China maintained steady growth of its foreign direct investment (FDI) this year despite the global investing downturn.
The FDI inflow of the country rose 2.6 percent in the first 11 months of this year, ranking the second in value worldwide.
China’s fixed-asset investment grew 5.2 percent in the same period from a year ago, flat with the rate in the first 10 months of 2019.
On the morning of Nov.23, BASF (Guangdong) Verbund Site Project officially commenced on Donghai Island of Zhanjiang, south China’s Guangdong Province. With a total investment of $10 billion, the project represents the German chemical giant’s largest foreign investment so far, and will be the third-largest BASF site in the world.
“The petrochemical project of BASF is the first wholly foreign-funded large-scale integrated petrochemical project in China. It marks a new level of China-Germany cooperation in the manufacturing industry,” Meng Wei, spokesperson of China’s National Development and Reform Commission (NDRC) said at a recent press conference.
The number of large-scale foreign-owned projects worth billions and even tens of billions of U.S. dollars has increased, which is a distinctive feature of China’s foreign investment this year, Meng introduced.
U.S. automaker Tesla’s gigafactory in Shanghai is also Tesla’s largest foreign investment project, Meng said, adding that the gigafactory started construction in Jan. and began production near the end of 2019.
Many Internet users hailed the construction progress as “China speed”, said Meng, noting it fully demonstrates the effective combination of enterprises’ aspirations for investment and the administrative efficiency of the Chinese government.

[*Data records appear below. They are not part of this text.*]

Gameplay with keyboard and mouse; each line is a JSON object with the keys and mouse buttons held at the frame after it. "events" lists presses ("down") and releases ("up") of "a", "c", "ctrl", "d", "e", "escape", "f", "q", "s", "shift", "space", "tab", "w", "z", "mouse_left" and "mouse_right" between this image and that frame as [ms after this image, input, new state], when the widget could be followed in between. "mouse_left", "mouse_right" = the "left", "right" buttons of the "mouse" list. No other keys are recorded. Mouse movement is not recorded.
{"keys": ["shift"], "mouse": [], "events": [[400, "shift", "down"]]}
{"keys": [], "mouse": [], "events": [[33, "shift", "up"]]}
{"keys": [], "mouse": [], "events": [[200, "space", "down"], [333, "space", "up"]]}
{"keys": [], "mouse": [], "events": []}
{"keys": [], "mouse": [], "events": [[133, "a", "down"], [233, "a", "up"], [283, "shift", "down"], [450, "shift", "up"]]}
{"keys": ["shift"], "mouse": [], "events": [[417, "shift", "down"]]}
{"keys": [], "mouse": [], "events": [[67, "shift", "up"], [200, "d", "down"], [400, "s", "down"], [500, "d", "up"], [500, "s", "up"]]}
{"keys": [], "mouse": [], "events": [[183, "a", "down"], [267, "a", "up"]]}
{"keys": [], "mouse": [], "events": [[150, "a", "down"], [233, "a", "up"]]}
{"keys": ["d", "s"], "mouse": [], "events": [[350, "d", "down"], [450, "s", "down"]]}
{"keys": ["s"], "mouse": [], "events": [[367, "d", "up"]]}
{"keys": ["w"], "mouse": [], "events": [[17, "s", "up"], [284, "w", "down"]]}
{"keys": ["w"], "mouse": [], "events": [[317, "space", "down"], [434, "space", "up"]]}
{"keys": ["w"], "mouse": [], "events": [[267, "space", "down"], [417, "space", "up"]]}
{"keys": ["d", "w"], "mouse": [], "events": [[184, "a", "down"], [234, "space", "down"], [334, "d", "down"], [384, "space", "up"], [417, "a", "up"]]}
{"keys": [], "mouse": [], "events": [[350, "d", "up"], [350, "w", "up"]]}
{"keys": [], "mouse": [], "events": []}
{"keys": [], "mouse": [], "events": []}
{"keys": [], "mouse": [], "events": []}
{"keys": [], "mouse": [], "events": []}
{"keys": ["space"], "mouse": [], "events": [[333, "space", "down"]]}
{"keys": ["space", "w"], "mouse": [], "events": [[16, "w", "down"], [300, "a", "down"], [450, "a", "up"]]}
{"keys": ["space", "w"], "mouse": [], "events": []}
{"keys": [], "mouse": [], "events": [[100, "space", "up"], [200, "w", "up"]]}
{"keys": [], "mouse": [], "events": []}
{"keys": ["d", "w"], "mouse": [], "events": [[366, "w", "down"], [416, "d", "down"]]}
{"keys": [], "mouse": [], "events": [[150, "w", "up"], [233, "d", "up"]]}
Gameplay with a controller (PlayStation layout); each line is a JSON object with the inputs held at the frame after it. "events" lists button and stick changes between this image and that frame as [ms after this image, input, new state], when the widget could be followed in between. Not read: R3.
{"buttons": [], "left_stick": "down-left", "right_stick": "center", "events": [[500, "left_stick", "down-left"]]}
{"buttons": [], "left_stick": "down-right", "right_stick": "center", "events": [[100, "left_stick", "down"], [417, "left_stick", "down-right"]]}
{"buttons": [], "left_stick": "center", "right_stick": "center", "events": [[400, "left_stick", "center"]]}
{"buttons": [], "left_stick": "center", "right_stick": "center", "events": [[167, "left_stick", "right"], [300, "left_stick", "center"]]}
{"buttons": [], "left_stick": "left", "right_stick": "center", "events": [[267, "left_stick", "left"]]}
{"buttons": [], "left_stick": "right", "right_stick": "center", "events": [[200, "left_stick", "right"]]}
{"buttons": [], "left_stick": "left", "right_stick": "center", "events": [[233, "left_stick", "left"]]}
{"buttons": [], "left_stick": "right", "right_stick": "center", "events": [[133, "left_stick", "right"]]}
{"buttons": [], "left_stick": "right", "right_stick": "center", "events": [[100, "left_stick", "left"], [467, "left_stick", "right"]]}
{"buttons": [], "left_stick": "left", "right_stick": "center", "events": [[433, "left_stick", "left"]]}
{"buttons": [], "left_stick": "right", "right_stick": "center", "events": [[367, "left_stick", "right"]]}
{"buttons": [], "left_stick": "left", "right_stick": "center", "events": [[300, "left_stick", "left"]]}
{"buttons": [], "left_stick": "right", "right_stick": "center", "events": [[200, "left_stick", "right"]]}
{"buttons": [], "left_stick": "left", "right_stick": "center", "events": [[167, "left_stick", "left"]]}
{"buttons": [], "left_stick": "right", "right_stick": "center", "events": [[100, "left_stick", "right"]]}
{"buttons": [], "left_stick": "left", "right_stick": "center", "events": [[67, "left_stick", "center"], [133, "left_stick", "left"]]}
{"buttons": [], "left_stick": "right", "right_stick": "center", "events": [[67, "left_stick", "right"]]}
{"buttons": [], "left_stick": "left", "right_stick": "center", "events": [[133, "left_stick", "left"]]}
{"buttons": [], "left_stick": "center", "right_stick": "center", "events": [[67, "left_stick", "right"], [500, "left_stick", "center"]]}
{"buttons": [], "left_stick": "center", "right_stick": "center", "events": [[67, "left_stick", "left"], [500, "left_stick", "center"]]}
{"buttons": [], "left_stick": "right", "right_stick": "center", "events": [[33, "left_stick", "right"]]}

“It’s believed that a number of large-scale foreign-funded new projects in such fields as new energy, new-type petrochemicals, and electronic information will settle in China in the near future,” said Meng.
Rapid progress in construction of large-scale foreign-funded projects has shown foreign investors’ strong confidence in China’s development, noted Meng, stressing that the NDRC will continue making efforts to optimize environment for foreign investment so as to further boost progress in China’s endeavor to promote a new round of opening-up.
The NDRC will make joint efforts with relevant departments to facilitate the implementation of China’s new foreign investment law and supporting regulations and policies, Meng introduced.
The foreign investment law will come into effect from Jan. 1, 2020, together with the implementation of the recently adopted draft regulation on implementing the foreign investment law.
The new foreign investment law and regulation will provide better protection and services, and guarantee a fairer market for foreign investors.
Next year, China will amend its negative lists for foreign investment market access again to further expand opening-up, said Meng. She explained that the country will allow wholly foreign funded enterprises to operate in more sectors, place no restriction other than the negative lists, and ensure national treatment for foreign-funded enterprises.
Besides, China will continue deepening reform in delegating powers, enhancing regulation and strengthening public services for foreign investments by improving management systems, simplifying procedures for examination and approval, and providing better services for the implementation of foreign-funded projects, Meng noted.
“It’s believed that with the implementation of these new measures, China will further optimize environment for foreign investment, facilitate foreign investment, and attract more and more foreign-funded projects,” Meng said.